Within the framework of vortex physics, the microtubules are no longer ‘statically’ charged, but filled with a ‘living’ energy in the form of ring vortices. These consist of moving electric field structures within, and in the immediate vicinity of, the microtubules and whose energy can be harnessed by an appropriately structured molecule to effect some sort of transport mechanism.

When good centrosomes go bad

A cell with an extra centrosome will not work: “divergence from normal centrosome number and structure, is a common pathognomonic cellular state tightly associated with cancers and other genetic diseases”

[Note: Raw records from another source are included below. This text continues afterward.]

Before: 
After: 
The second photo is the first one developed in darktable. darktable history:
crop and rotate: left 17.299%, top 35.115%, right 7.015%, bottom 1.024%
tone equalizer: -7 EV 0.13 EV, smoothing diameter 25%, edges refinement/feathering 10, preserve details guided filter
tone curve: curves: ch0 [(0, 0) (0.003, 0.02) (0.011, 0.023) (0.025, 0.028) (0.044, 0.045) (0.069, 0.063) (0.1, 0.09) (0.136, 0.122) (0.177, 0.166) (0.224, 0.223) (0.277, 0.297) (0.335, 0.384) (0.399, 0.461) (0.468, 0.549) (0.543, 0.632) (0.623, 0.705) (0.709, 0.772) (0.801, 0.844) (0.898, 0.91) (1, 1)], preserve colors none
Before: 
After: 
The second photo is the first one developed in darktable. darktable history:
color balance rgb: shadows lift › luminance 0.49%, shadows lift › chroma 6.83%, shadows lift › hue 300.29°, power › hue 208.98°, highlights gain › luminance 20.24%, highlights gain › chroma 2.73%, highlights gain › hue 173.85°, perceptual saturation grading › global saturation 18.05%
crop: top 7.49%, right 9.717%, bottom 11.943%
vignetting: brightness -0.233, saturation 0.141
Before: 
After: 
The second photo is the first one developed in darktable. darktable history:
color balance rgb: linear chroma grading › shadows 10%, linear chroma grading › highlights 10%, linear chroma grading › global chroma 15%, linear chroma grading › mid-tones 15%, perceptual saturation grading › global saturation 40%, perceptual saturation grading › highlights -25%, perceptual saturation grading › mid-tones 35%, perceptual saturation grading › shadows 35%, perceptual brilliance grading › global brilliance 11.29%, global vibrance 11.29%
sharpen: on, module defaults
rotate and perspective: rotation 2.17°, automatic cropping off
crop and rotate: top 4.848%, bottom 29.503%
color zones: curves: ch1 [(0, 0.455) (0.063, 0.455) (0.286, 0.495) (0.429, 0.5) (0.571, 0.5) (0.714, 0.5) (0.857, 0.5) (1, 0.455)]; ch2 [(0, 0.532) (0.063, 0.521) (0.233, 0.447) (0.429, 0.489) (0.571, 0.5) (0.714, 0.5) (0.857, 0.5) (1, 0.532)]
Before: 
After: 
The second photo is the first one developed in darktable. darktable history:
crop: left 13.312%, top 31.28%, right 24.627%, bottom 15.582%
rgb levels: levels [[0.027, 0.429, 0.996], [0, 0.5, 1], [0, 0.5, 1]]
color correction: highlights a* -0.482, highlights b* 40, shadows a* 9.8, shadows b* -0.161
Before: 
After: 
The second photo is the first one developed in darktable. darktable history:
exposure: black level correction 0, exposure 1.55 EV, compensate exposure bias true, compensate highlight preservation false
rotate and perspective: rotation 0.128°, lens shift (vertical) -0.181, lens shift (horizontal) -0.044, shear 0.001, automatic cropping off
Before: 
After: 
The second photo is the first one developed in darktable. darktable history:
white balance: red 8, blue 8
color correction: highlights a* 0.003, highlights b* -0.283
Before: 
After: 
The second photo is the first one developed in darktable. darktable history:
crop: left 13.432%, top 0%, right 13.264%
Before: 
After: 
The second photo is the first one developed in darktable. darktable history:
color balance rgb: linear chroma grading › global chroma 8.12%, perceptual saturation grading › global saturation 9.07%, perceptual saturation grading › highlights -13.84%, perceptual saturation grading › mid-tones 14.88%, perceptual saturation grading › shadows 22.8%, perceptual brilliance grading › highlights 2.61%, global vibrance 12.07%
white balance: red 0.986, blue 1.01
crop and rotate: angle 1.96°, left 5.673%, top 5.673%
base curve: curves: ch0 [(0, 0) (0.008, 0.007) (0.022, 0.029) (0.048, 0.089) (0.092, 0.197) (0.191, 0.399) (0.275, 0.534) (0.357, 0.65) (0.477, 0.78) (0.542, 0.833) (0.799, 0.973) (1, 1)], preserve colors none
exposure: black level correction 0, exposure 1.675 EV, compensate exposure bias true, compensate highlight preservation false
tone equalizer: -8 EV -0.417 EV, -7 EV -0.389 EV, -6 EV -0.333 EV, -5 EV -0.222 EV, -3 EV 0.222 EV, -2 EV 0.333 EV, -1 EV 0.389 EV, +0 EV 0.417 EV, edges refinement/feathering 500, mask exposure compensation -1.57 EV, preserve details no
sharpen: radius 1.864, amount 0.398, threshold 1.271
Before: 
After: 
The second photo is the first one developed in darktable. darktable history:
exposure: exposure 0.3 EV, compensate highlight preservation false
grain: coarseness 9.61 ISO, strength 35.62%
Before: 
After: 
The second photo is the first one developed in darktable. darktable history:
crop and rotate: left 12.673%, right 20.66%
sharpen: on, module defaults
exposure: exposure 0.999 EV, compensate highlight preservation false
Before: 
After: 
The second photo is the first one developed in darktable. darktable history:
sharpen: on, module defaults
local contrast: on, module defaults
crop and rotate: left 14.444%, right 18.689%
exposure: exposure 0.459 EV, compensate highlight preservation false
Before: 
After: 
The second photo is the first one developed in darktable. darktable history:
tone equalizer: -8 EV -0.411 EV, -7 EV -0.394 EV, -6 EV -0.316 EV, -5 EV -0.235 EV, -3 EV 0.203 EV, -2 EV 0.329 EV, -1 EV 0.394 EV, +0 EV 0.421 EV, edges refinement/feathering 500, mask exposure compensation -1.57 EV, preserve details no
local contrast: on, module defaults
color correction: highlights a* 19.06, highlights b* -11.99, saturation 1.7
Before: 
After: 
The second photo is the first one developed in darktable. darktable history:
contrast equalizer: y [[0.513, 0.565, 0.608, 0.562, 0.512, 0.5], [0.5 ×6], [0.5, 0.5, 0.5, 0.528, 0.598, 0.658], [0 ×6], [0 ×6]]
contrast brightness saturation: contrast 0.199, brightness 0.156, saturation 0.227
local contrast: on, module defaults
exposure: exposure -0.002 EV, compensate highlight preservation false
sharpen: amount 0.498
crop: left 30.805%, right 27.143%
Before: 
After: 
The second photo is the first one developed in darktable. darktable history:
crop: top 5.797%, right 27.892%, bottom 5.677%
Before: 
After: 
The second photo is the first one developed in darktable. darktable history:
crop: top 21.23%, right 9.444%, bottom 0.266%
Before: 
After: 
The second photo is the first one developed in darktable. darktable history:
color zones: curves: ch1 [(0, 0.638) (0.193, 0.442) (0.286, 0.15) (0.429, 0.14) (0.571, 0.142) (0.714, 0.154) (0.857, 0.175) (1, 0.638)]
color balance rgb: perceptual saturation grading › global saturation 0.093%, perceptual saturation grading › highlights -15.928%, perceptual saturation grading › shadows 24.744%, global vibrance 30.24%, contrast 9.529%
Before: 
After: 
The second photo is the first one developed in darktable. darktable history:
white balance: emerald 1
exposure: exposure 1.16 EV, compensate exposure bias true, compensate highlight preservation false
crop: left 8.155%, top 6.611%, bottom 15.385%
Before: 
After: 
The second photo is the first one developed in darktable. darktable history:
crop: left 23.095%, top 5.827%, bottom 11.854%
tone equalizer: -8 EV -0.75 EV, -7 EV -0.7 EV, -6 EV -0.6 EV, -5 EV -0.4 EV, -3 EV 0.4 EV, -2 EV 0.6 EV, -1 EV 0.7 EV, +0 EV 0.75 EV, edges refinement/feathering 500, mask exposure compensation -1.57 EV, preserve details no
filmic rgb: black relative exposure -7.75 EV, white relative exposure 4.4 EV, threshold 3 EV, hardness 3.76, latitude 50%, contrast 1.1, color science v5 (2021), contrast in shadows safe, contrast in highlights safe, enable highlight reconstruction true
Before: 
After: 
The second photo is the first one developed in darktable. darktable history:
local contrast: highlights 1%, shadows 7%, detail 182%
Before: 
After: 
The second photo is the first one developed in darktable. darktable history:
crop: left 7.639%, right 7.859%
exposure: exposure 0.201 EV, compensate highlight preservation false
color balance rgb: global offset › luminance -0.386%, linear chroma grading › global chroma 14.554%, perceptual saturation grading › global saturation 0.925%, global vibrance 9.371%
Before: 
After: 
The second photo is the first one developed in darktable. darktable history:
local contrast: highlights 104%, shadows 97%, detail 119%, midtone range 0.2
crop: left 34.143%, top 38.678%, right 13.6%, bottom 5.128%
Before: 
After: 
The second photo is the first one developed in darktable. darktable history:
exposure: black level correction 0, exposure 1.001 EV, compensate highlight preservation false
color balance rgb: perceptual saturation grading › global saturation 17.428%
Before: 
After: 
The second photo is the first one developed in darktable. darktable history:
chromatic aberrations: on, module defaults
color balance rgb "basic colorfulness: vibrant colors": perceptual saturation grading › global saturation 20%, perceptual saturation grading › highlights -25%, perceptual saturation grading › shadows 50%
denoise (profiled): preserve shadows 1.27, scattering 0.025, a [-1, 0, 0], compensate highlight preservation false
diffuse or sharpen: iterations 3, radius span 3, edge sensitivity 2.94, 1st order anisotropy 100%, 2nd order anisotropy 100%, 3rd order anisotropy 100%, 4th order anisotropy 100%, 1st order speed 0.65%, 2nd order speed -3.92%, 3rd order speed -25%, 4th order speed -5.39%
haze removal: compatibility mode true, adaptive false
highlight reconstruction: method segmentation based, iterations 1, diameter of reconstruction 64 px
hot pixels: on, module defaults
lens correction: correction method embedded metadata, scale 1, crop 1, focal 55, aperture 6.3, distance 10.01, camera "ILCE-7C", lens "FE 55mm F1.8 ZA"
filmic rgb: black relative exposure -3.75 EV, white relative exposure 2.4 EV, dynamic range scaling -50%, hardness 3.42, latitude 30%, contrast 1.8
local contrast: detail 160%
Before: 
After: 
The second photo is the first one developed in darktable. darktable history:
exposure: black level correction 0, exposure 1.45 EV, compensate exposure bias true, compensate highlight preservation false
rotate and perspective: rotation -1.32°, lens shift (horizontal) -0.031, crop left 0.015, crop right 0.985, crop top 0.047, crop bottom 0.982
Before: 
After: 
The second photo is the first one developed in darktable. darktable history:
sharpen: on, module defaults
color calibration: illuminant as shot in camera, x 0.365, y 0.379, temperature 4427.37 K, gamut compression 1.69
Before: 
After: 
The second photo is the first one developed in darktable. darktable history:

Because a centrosome is an energy vortex and an extra centrosome will be accumulating energy that could have been used by the rest of the cell. Moreover, a vortex surrounds itself with a field gradient which potentially affects the field structure of the entire cell. Now since all activity and movement within the cell depends upon the existence of a very specific electromagnetic field structure with specific characteristics, there should be no surprise if things don’t work out so well.

Summary

Everywhere in biology we see the footprints of electromagnetic vortex systems at work in the creation of order and the management of energy.

The forms observed are reflections of an underlying fractal vortex field. Energy flow is centripetal and in the form of toroidal movement and vortex cascades. The movement of organelles is via the field gradients created by such flows and teleological descriptions of such movements can, in many cases, be replaced by explanations in terms of the fundamental laws of electromagnetism.